Start with a single link you are genuinely curious about — a GitHub repository, a tool you have been meaning to evaluate, or a documentation page you saved recently. Send it to ChatGPT and ask it to save the link, inspect it, and propose a review.Watch what the assistant does: it should save to 00_INBOX first, gather evidence, write a review in the standard note shape, propose tags and a collection, and then wait for your approval before moving anything. If it skips the inbox or promotes the entry directly to 20_LIBRARY without asking, correct it and refer it to 00_AGENT_CONTRACT in 00_SYSTEM.

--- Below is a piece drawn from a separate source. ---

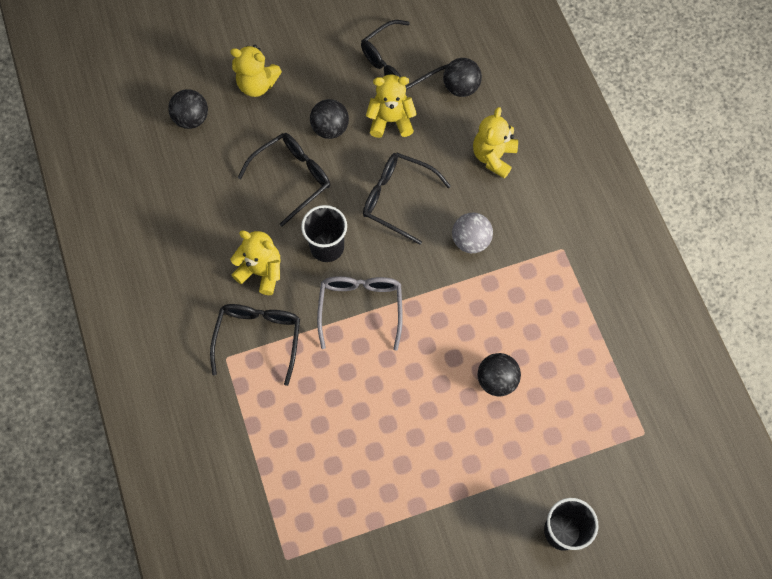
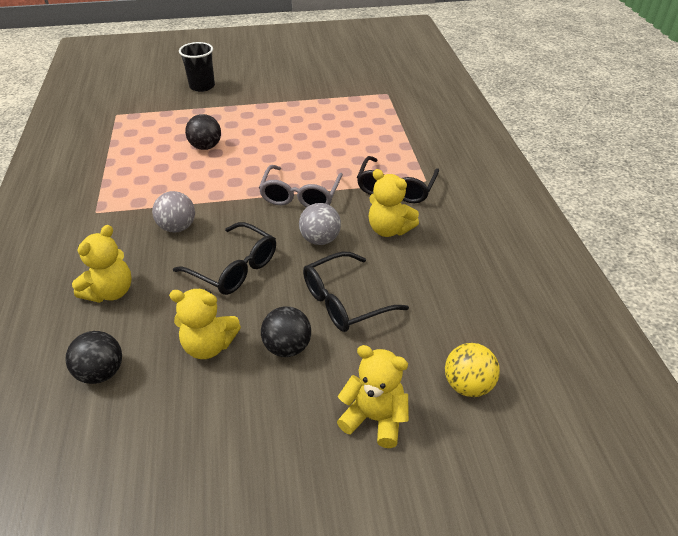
camera: 170 degrees left, 25 degrees down
(191, 119) = (468, 385): black ball -> yellow ball
(327, 247) = (320, 239): black cup -> grey ball
(397, 66) = (170, 415): black glasses -> none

Before the assistant classifies, updates, or promotes any serious entries, it must read the SYSTEM documents from Raindrop in a specific order. 00_AGENT_CONTRACT must be read first because it defines authority boundaries and stop conditions. After that, read entries 01 through 05 in order: 01_SYSTEM_SPEC, 02_TAG_REGISTRY, 03_DECISION_RULES, 04_NOTE_TEMPLATE, and 05_EXAMPLES_GOLDEN. If the assistant cannot read these documents from Raindrop, it must stop and report the access failure. It must not reconstruct rules from memory, README fragments, connector descriptions, or prior context.

Customizing the system

Once the basic setup is working, the project is designed to be adapted. The main things to customize for your own use are your fit tags (what tools, accounts, devices, and setup friction are relevant to you), your domain tags (automation, writing, design, research, hardware, and so on), your item types, your priority markers, and your personal threshold for calling something verified or ready to test.
The template is not meant to be universal out of the box. The golden examples in 05_EXAMPLES_GOLDEN show one operator’s decisions. Replace or extend them with examples from your own reviews so the assistant learns what good looks like for your context.